_DIRECTIVE_. Copy everything from the line containing "טבלת שוקולד מריר 70% - סדרת הגולן 100" down to the line containing "בקופסת עץ עבודת יד.", both ends included, reproducing those rows line for line without any changes.
===
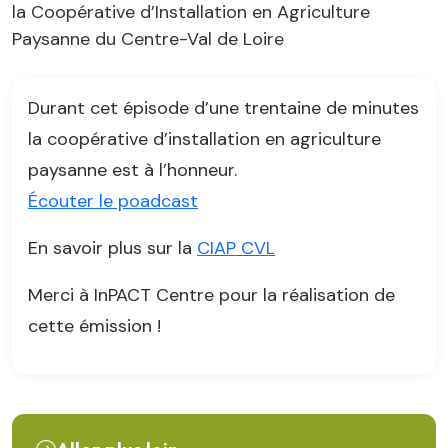
la Coopérative d’Installation en Agriculture
Paysanne du Centre-Val de Loire
Durant cet épisode d’une trentaine de minutes
la coopérative d’installation en agriculture
paysanne est à l’honneur.
Écouter le poadcast
En savoir plus sur la
CIAP CVL
Merci à InPACT Centre pour la réalisation de
cette émission !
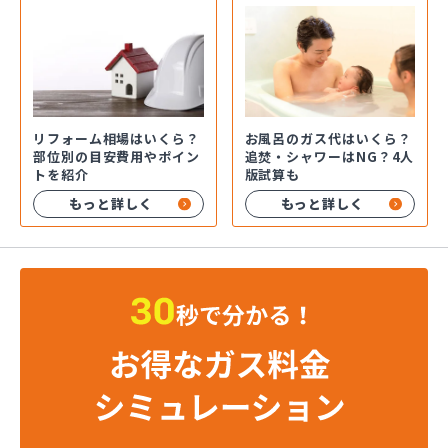
お風呂のガス代はいくら？
リフォーム相場はいくら？
追焚・シャワーはNG？4人
部位別の目安費用やポイン
版試算も
トを紹介
もっと詳しく
もっと詳しく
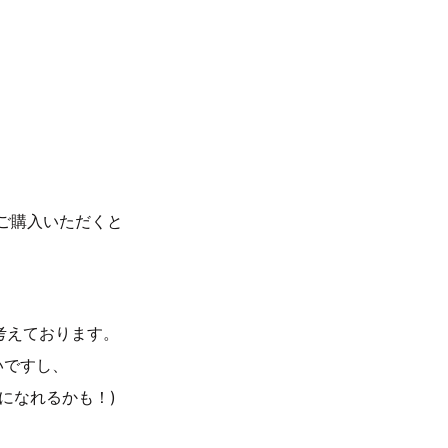
にご購入いただくと
を考えております。
いですし、
分になれるかも！)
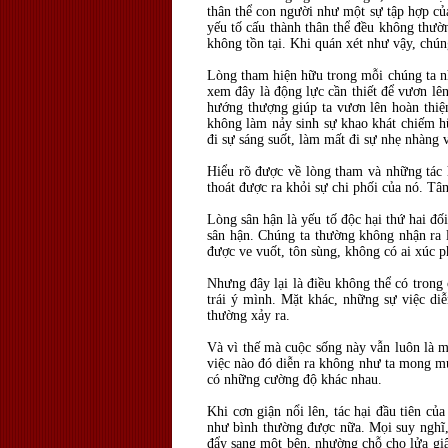
thân thể con người như một sự tập hợp của
yếu tố cấu thành thân thể đều không thườn
không tồn tại. Khi quán xét như vậy, chún
Lòng tham hiện hữu trong mỗi chúng ta nh
xem đây là động lực cần thiết để vươn lê
hướng thượng giúp ta vươn lên hoàn thiệ
không làm nảy sinh sự khao khát chiếm h
đi sự sáng suốt, làm mất đi sự nhẹ nhàng 
Hiểu rõ được về lòng tham và những tác h
thoát được ra khỏi sự chi phối của nó. Tâ
Lòng sân hận là yếu tố độc hại thứ hai đố
sân hận. Chúng ta thường không nhận ra l
được ve vuốt, tôn sùng, không có ai xúc 
Nhưng đây lại là điều không thể có trong
trái ý mình. Mặt khác, những sự việc diễ
thường xảy ra.
Và vì thế mà cuộc sống này vẫn luôn là m
việc nào đó diễn ra không như ta mong muố
có những cường độ khác nhau.
Khi cơn giận nổi lên, tác hại đầu tiên củ
như bình thường được nữa. Mọi suy nghĩ, 
đẩy sang một bên, nhường chỗ cho lửa gi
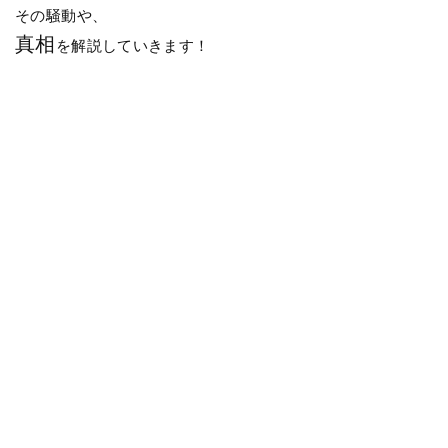
その騒動や、
真相
を解説していきます！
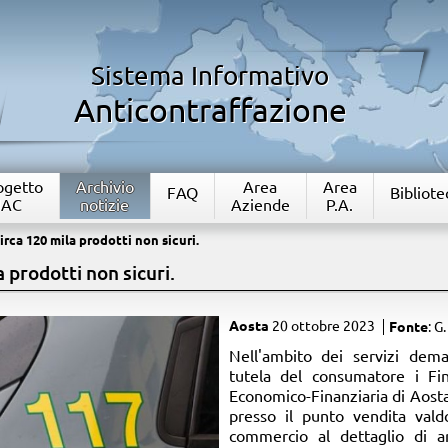
Sistema Informativo
Anticontraffazione
rogetto
Archivio
Area
Area
FAQ
Bibliote
IAC
notizie
Aziende
P.A.
rca 120 mila prodotti non sicuri.
 prodotti non sicuri.
Aosta
20 ottobre 2023
Fonte
: G.
​Nell'ambito dei servizi dem
tutela del consumatore i Fin
Economico-Finanziaria di Aost
presso il punto vendita val
commercio al dettaglio di a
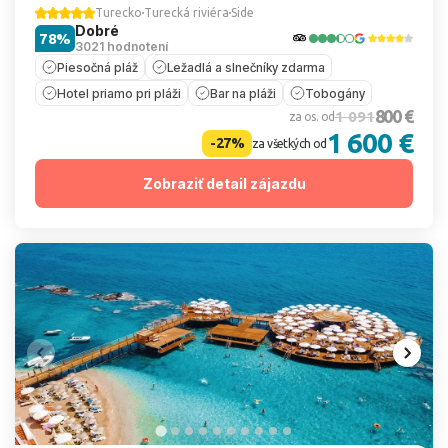
Turecko
Turecká riviéra
Side
Dobré
78%
3021 hodnotení
Piesočná pláž
Ležadlá a slnečníky zdarma
Hotel priamo pri pláži
Bar na pláži
Tobogány
800 €
1 091
za os. od
1 600 €
-27%
za všetkých od
Zobraziť detail zájazdu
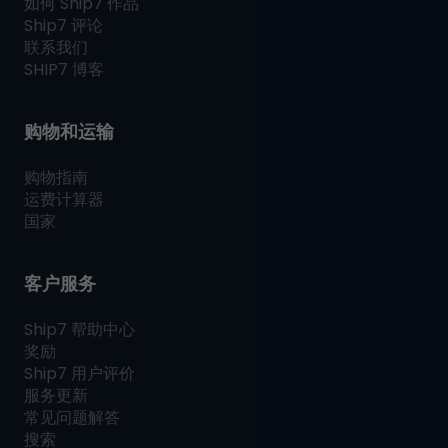
如何
Ship7
作品
Ship7
评论
联系我们
SHIP7
博客
购物和运输
购物指南
运费计算器
国家
客户服务
Ship7
帮助中心
奖励
Ship7
用户评价
服务更新
常见问题解答
搜索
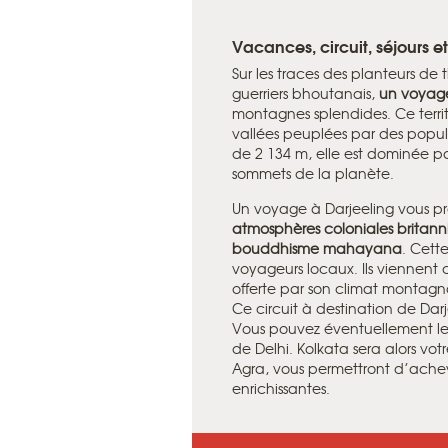
Vacances, circuit, séjours et
Sur les traces des planteurs de
guerriers bhoutanais,
un voyage
montagnes splendides. Ce territ
vallées peuplées par des popula
de 2 134 m, elle est dominée pa
sommets de la planète.
Un voyage à Darjeeling vous pro
atmosphères coloniales britan
bouddhisme mahayana
. Cett
voyageurs locaux. Ils viennent 
offerte par son climat montagn
Ce circuit à destination de Dar
Vous pouvez éventuellement l
de Delhi. Kolkata sera alors vot
Agra, vous permettront d’achev
enrichissantes.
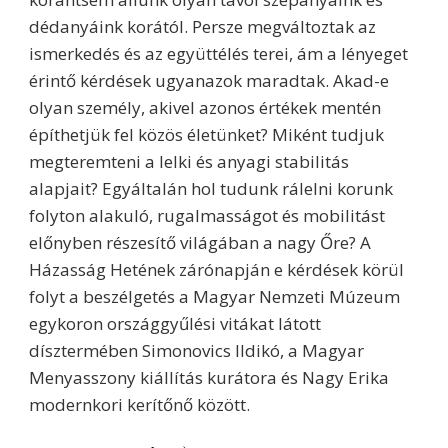
dédanyáink korától. Persze megváltoztak az
ismerkedés és az együttélés terei, ám a lényeget
érintő kérdések ugyanazok maradtak. Akad-e
olyan személy, akivel azonos értékek mentén
építhetjük fel közös életünket? Miként tudjuk
megteremteni a lelki és anyagi stabilitás
alapjait? Egyáltalán hol tudunk rálelni korunk
folyton alakuló, rugalmasságot és mobilitást
előnyben részesítő világában a nagy Őre? A
Házasság Hetének zárónapján e kérdések körül
folyt a beszélgetés a Magyar Nemzeti Múzeum
egykoron országgyűlési vitákat látott
dísztermében Simonovics Ildikó, a Magyar
Menyasszony kiállítás kurátora és Nagy Erika
modernkori kerítőnő között.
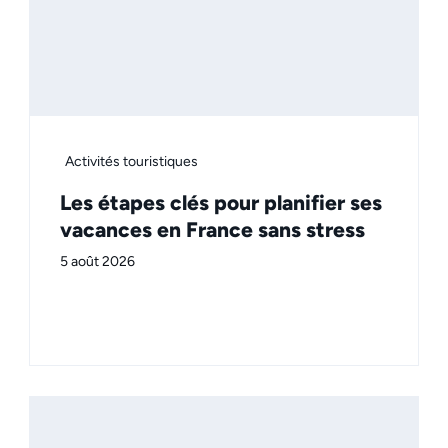
Activités touristiques
Les étapes clés pour planifier ses
vacances en France sans stress
5 août 2026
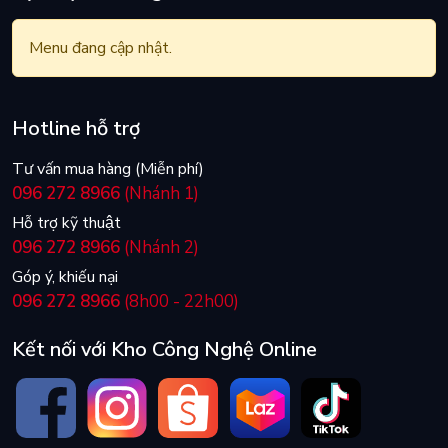
Menu đang cập nhật.
Hotline hỗ trợ
Tư vấn mua hàng (Miễn phí)
096 272 8966
(Nhánh 1)
Hỗ trợ kỹ thuật
096 272 8966
(Nhánh 2)
Góp ý, khiếu nại
096 272 8966
(8h00 - 22h00)
Kết nối với Kho Công Nghệ Online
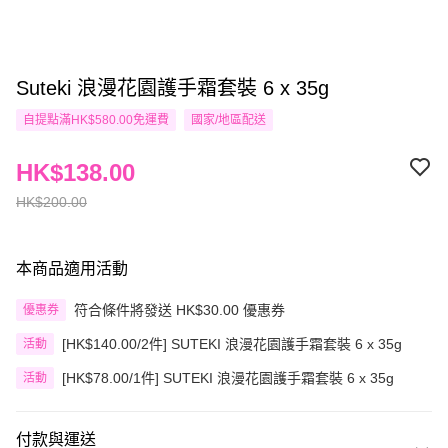
Suteki 浪漫花園護手霜套裝 6 x 35g
自提點滿HK$580.00免運費
國家/地區配送
HK$138.00
HK$200.00
本商品適用活動
符合條件將發送 HK$30.00 優惠券
優惠券
[HK$140.00/2件] SUTEKI 浪漫花園護手霜套裝 6 x 35g
活動
[HK$78.00/1件] SUTEKI 浪漫花園護手霜套裝 6 x 35g
活動
付款與運送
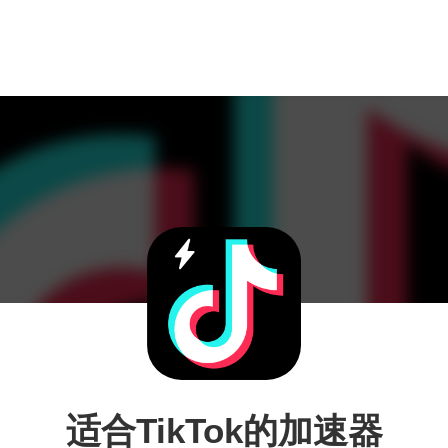
适合TikTok的加速器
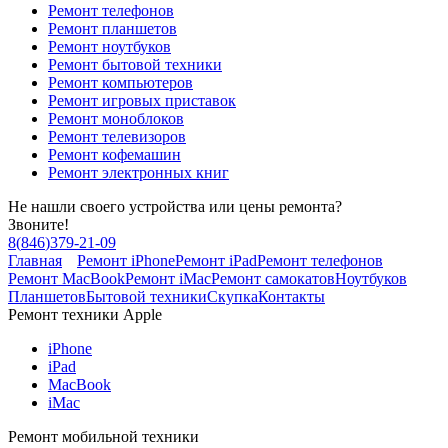
Ремонт телефонов
Ремонт планшетов
Ремонт ноутбуков
Ремонт бытовой техники
Ремонт компьютеров
Ремонт игровых приставок
Ремонт моноблоков
Ремонт телевизоров
Ремонт кофемашин
Ремонт электронных книг
Не нашли своего устройства или цены ремонта?
Звоните!
8
(
846
)
379-21-09
Главная
Ремонт iPhone
Ремонт iPad
Ремонт телефонов
Ремонт MacBook
Ремонт iMac
Ремонт самокатов
Ноутбуков
Планшетов
Бытовой техники
Скупка
Контакты
Ремонт техники Apple
iPhone
iPad
MacBook
iMac
Ремонт мобильной техники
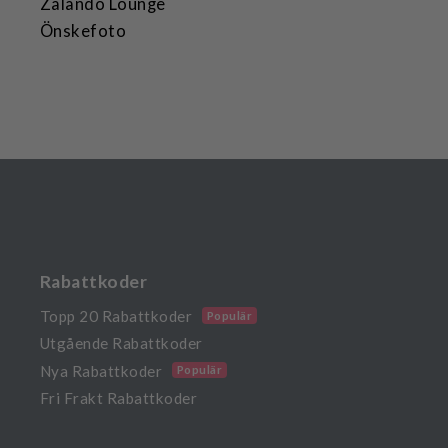
Zalando Lounge
Önskefoto
Rabattkoder
Topp 20 Rabattkoder
Populär
Utgående Rabattkoder
Nya Rabattkoder
Populär
Fri Frakt Rabattkoder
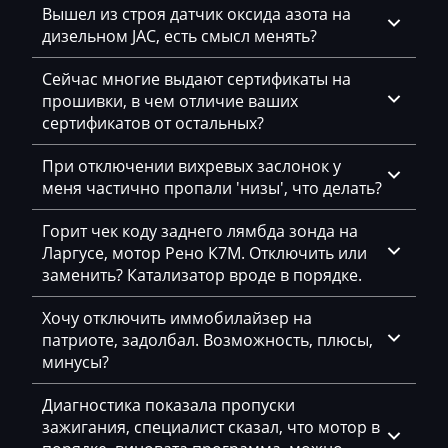
Вышел из строя датчик оксида азота на
Ponsse
дизельном JAC, есть смысл менять?
Porsche
Сейчас многие выдают сертификаты на
Powerscreen
прошивки, в чем отличие ваших
сертификатов от остальных?
Prinoth
При отключении вихревых заслонок у
Pronar
меня частично пропали 'низы', что делать?
Putzmeister
Горит чек коду заднего лямбда зонда на
Ravo
Ларгусе, мотор Рено К7М. Отключить или
заменить? Катализатор вроде в порядке.
Ravon
Хочу отключить иммобилайзер на
Renault
патриоте, задолбал. Возможность, плюсы,
RMH
минусы?
Ropa
Диагностика показала пропуски
зажигания, специалист сказал, что мотор в
RostSelMash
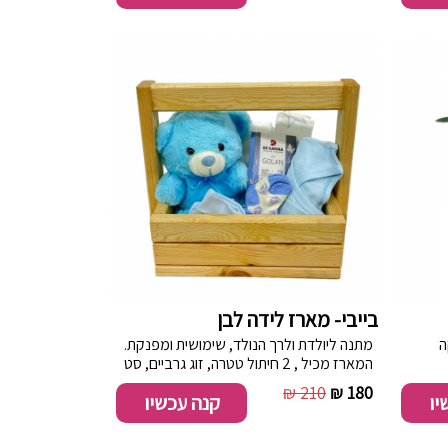
טבלת שוקולד מריר 70% - סדרת הגולן 100
גר'.
בייבי- מארז לידה לבן
מתנה ליולדת ולרך הנולד, שימושית ומפנקת.
המארז מכיל , 2 חיתול טטרה, זוג גרביים, סט
מכנס וחולצה לתינוק, כובע, דובי וטבלת
210 ₪
180 ₪
יו
קנה עכשיו
שוקולד סדרת הגולן. המתנה ארוזה
בקופסת עץ עבודת יד.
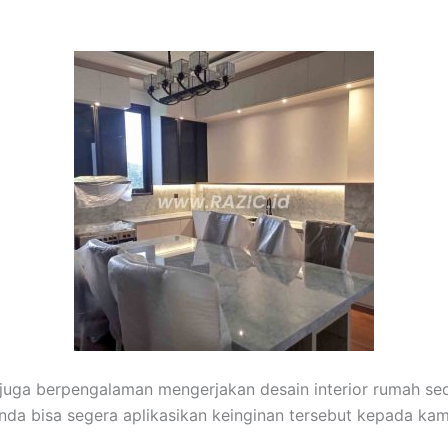
 juga berpengalaman mengerjakan desain interior rumah sed
 Anda bisa segera aplikasikan keinginan tersebut kepada kam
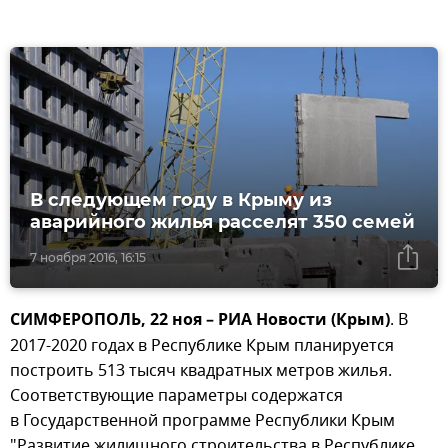
В следующем году в Крыму из
аварийного жилья расселят 350 семей
7 ноября 2016, 16:15
СИМФЕРОПОЛЬ, 22 ноя – РИА Новости (Крым)
. В
2017-2020 годах в Республике Крым планируется
построить 513 тысяч квадратных метров жилья.
Соответствующие параметры содержатся
в Государственной программе Республики Крым
"Развитие жилищного строительства в Республике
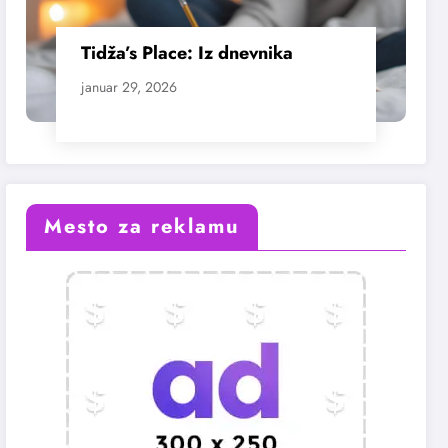
Tidža’s Place: Iz dnevnika
januar 29, 2026
Mesto za reklamu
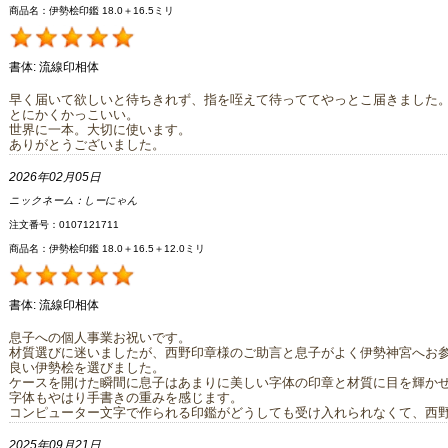
商品名：伊勢桧印鑑 18.0＋16.5ミリ
書体:
流線印相体
早く届いて欲しいと待ちきれず、指を咥えて待っててやっとこ届きました
とにかくかっこいい。
世界に一本。大切に使います。
ありがとうございました。
2026年02月05日
ニックネーム：
しーにゃん
注文番号：0107121711
商品名：伊勢桧印鑑 18.0＋16.5＋12.0ミリ
書体:
流線印相体
息子への個人事業お祝いです。
材質選びに迷いましたが、西野印章様のご助言と息子がよく伊勢神宮へお
良い伊勢桧を選びました。
ケースを開けた瞬間に息子はあまりに美しい字体の印章と材質に目を輝か
字体もやはり手書きの重みを感じます。
コンピューター文字で作られる印鑑がどうしても受け入れられなくて、西
2025年09月21日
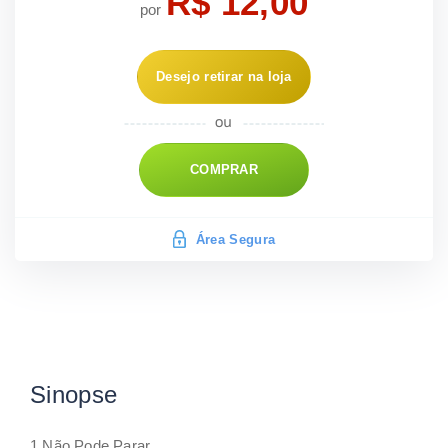
R$ 12,00
por
Desejo retirar na loja
COMPRAR
Área Segura
Sinopse
1 Não Pode Parar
===
_FINISHED TASK_.
טבלת שוקולד מריר 70% - סדרת הגולן 100
גר'.
בייבי- מארז לידה לבן
מתנה ליולדת ולרך הנולד, שימושית ומפנקת.
המארז מכיל , 2 חיתול טטרה, זוג גרביים, סט
מכנס וחולצה לתינוק, כובע, דובי וטבלת
210 ₪
180 ₪
יו
קנה עכשיו
שוקולד סדרת הגולן. המתנה ארוזה
בקופסת עץ עבודת יד.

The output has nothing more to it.